> **Brief**: An exact reproduction is needed of every line from the beginning of the data down to and including the line that contains "List each element's", minus the pictures.

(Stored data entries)
=== Section Start ===

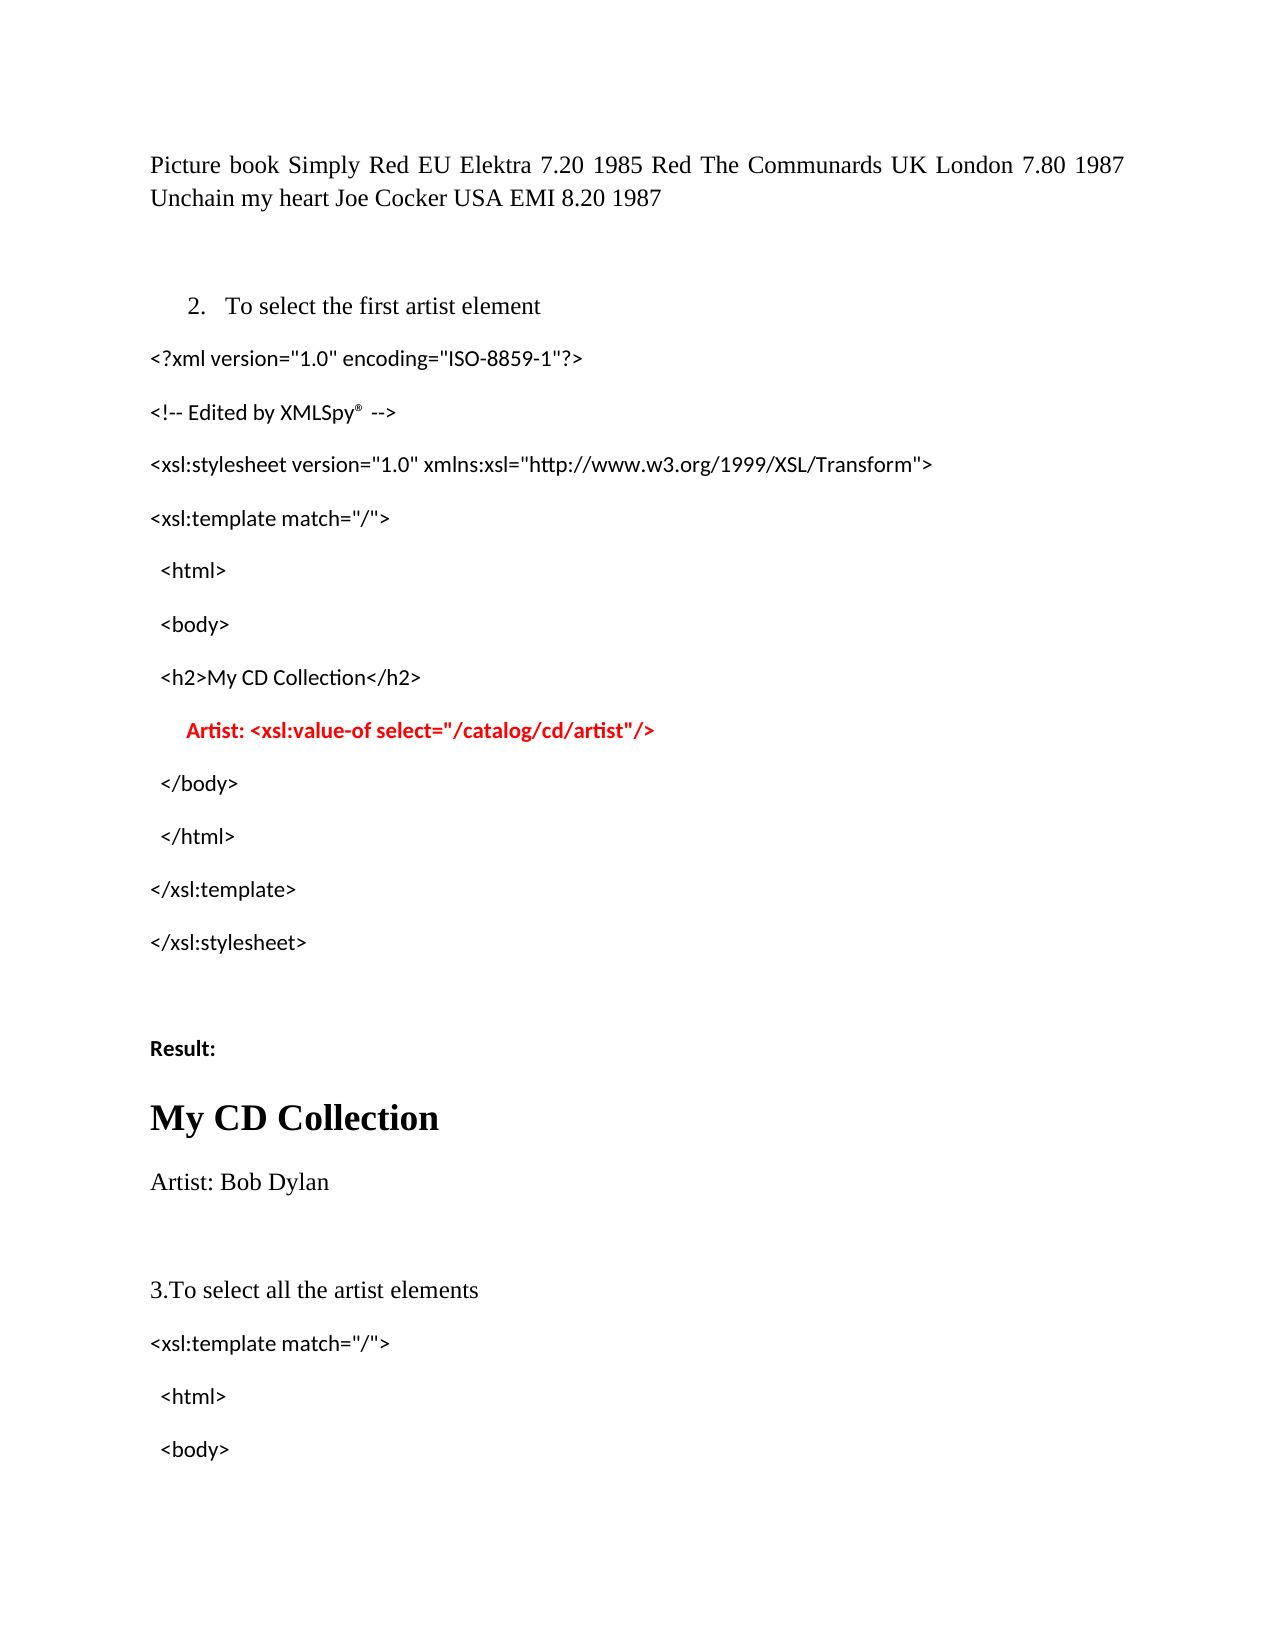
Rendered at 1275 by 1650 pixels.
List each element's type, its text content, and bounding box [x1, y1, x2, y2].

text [150, 150, 1125, 212]
text </body> [150, 769, 1125, 797]
list To select the first artist element [187, 291, 1125, 319]
text <h2>My CD Collection</h2> [150, 663, 1125, 691]
text <xsl:template match="/"> [150, 504, 1125, 532]
text <body> [150, 1435, 1125, 1463]
text <xsl:template match="/"> [150, 1329, 1125, 1357]
text 3.To select all the artist elements [150, 1275, 1125, 1304]
text <html> [150, 1382, 1125, 1410]
text <xsl:stylesheet version="1.0" xmlns:xsl="http://www.w3.org/1999/XSL/Transform"> [150, 451, 1125, 479]
text Artist: Bob Dylan [150, 1167, 1125, 1196]
text My CD Collection [150, 1095, 1125, 1138]
text Result: [150, 1034, 1125, 1062]
text <?xml version="1.0" encoding="ISO-8859-1"?> [150, 344, 1125, 373]
text </html> [150, 822, 1125, 850]
text Artist: <xsl:value-of select="/catalog/cd/artist"/> [150, 716, 1125, 744]
text </xsl:stylesheet> [150, 928, 1125, 956]
text </xsl:template> [150, 875, 1125, 903]
text <!-- Edited by XMLSpy® --> [150, 398, 1125, 426]
text <body> [150, 610, 1125, 638]
text <html> [150, 557, 1125, 585]
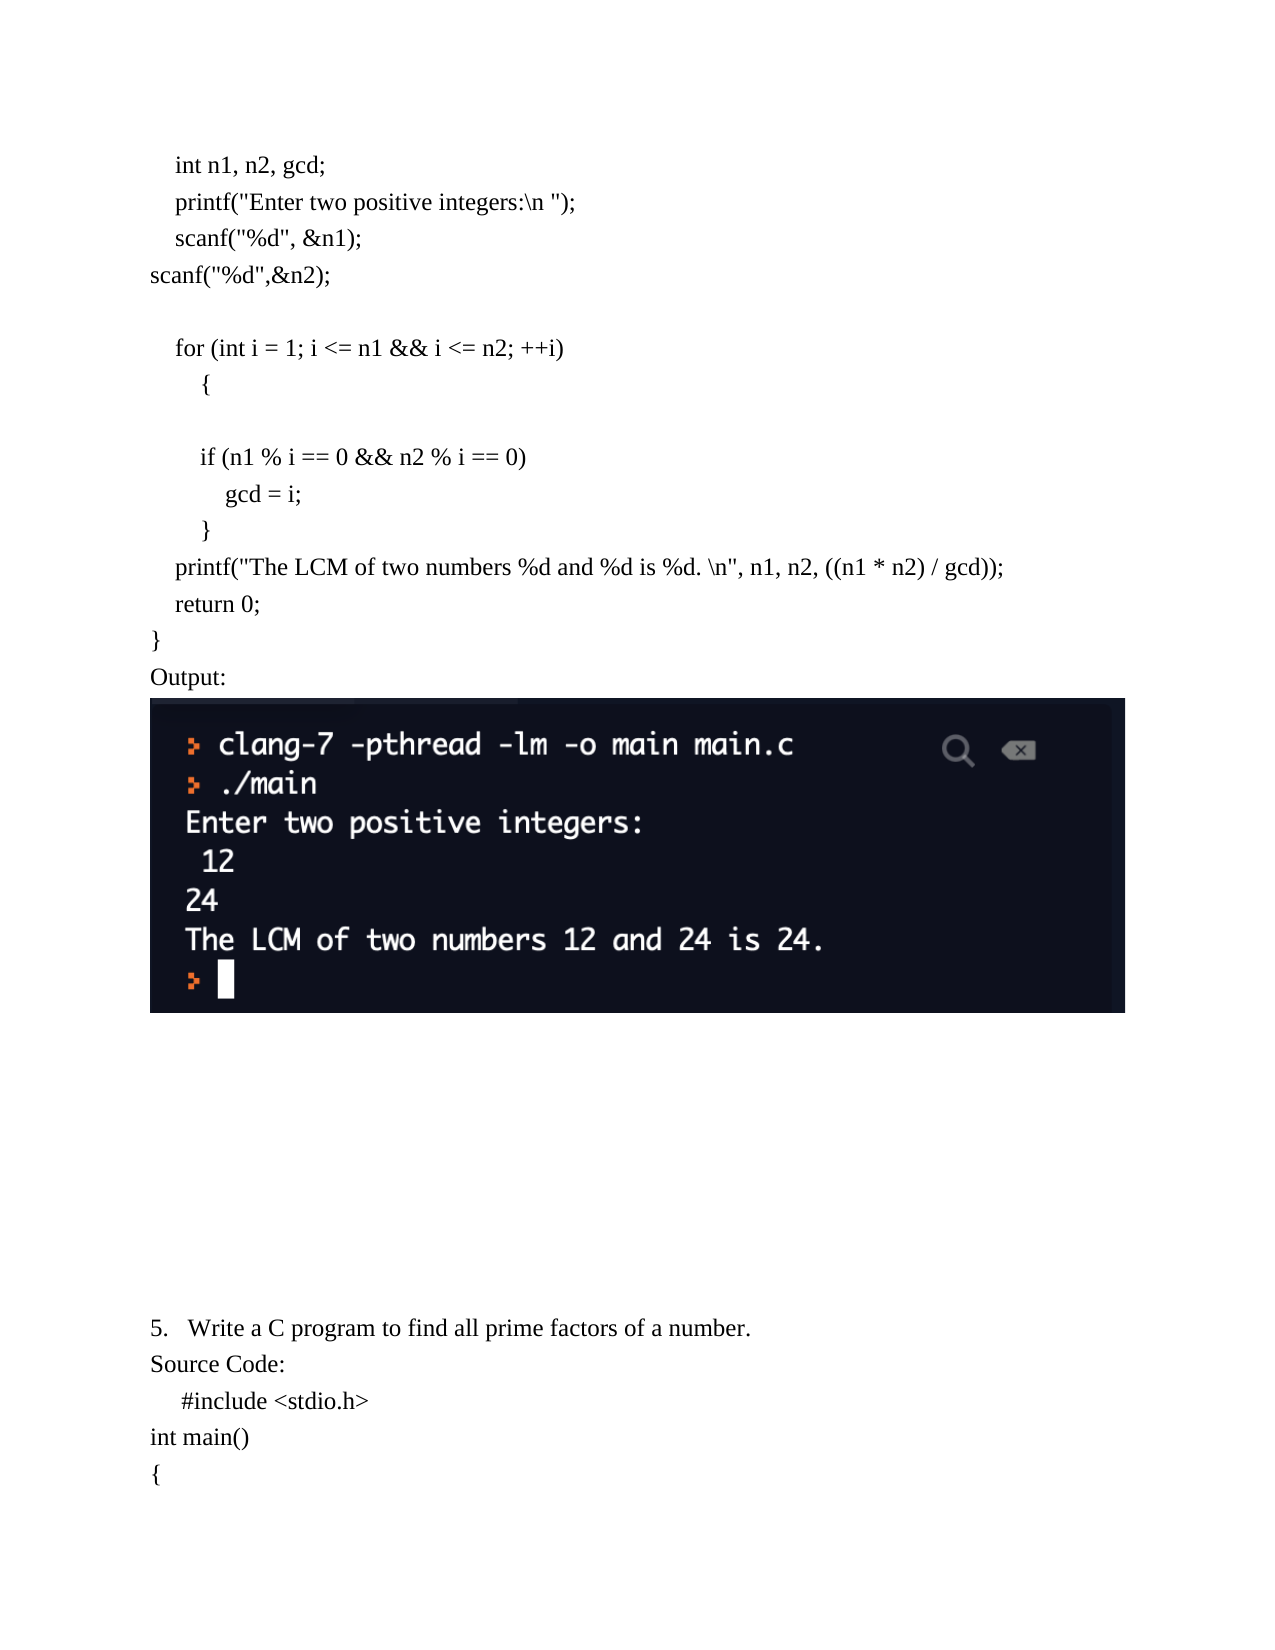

=== Section End ===

> **Answer space**:
Rendered at 1275 by 1650 pixels.
List each element's type, its text content, and bounding box [x1, y1, x2, y2].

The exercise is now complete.